Problem requirements:
Could you return all of the records exactly, minus their images?

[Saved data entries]
Start of Block
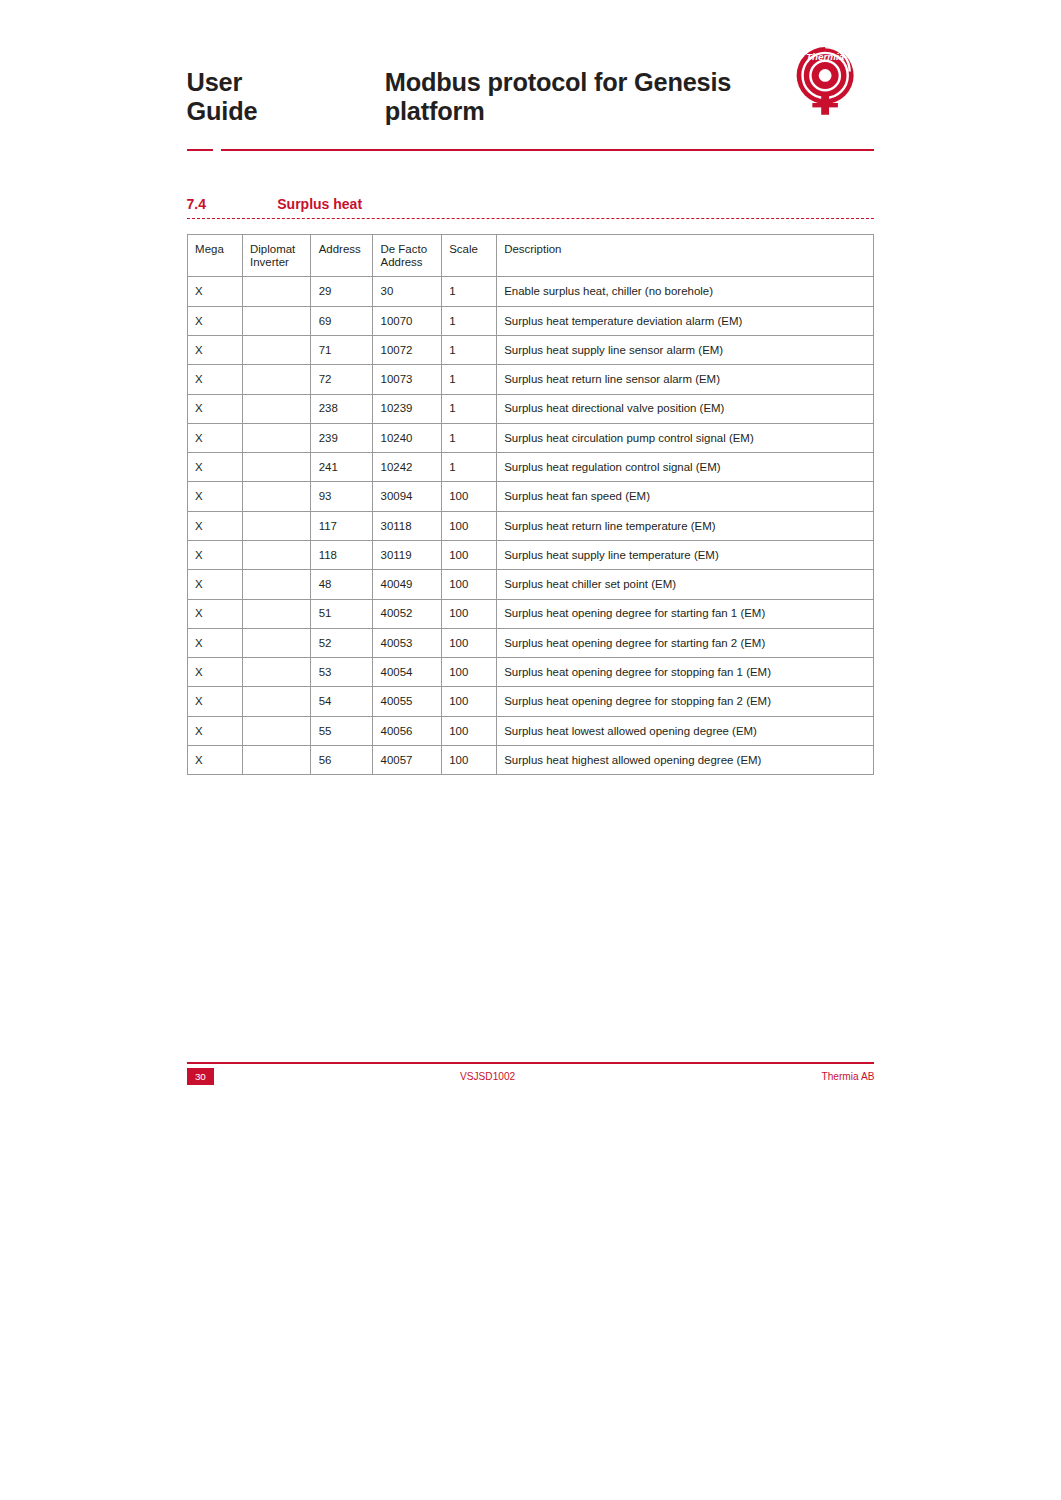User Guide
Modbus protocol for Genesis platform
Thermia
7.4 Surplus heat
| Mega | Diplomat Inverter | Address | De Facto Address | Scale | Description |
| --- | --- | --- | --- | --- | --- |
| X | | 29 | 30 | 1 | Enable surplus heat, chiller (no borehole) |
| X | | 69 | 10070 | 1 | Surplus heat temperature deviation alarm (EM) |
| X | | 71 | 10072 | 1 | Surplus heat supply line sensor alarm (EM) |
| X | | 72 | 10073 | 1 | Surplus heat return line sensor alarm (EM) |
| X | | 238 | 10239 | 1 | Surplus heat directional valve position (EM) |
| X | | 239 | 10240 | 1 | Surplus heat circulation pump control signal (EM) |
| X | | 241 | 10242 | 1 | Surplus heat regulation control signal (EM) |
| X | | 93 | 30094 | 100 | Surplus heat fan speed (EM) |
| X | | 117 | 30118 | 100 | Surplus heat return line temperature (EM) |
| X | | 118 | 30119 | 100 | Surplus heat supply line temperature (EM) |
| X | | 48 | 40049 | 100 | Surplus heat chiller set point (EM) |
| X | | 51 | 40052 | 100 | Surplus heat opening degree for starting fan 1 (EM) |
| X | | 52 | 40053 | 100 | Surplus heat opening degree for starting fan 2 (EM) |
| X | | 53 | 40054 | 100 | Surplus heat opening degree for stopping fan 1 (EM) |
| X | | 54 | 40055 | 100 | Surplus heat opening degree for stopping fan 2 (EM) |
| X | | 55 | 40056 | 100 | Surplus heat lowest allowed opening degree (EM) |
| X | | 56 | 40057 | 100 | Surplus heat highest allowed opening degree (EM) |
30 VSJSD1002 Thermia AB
End of Block
Exercise output:
User Guide
Modbus protocol for Genesis platform
Thermia
7.4 Surplus heat
| Mega | Diplomat Inverter | Address | De Facto Address | Scale | Description |
| --- | --- | --- | --- | --- | --- |
| X | | 29 | 30 | 1 | Enable surplus heat, chiller (no borehole) |
| X | | 69 | 10070 | 1 | Surplus heat temperature deviation alarm (EM) |
| X | | 71 | 10072 | 1 | Surplus heat supply line sensor alarm (EM) |
| X | | 72 | 10073 | 1 | Surplus heat return line sensor alarm (EM) |
| X | | 238 | 10239 | 1 | Surplus heat directional valve position (EM) |
| X | | 239 | 10240 | 1 | Surplus heat circulation pump control signal (EM) |
| X | | 241 | 10242 | 1 | Surplus heat regulation control signal (EM) |
| X | | 93 | 30094 | 100 | Surplus heat fan speed (EM) |
| X | | 117 | 30118 | 100 | Surplus heat return line temperature (EM) |
| X | | 118 | 30119 | 100 | Surplus heat supply line temperature (EM) |
| X | | 48 | 40049 | 100 | Surplus heat chiller set point (EM) |
| X | | 51 | 40052 | 100 | Surplus heat opening degree for starting fan 1 (EM) |
| X | | 52 | 40053 | 100 | Surplus heat opening degree for starting fan 2 (EM) |
| X | | 53 | 40054 | 100 | Surplus heat opening degree for stopping fan 1 (EM) |
| X | | 54 | 40055 | 100 | Surplus heat opening degree for stopping fan 2 (EM) |
| X | | 55 | 40056 | 100 | Surplus heat lowest allowed opening degree (EM) |
| X | | 56 | 40057 | 100 | Surplus heat highest allowed opening degree (EM) |
30 VSJSD1002 Thermia AB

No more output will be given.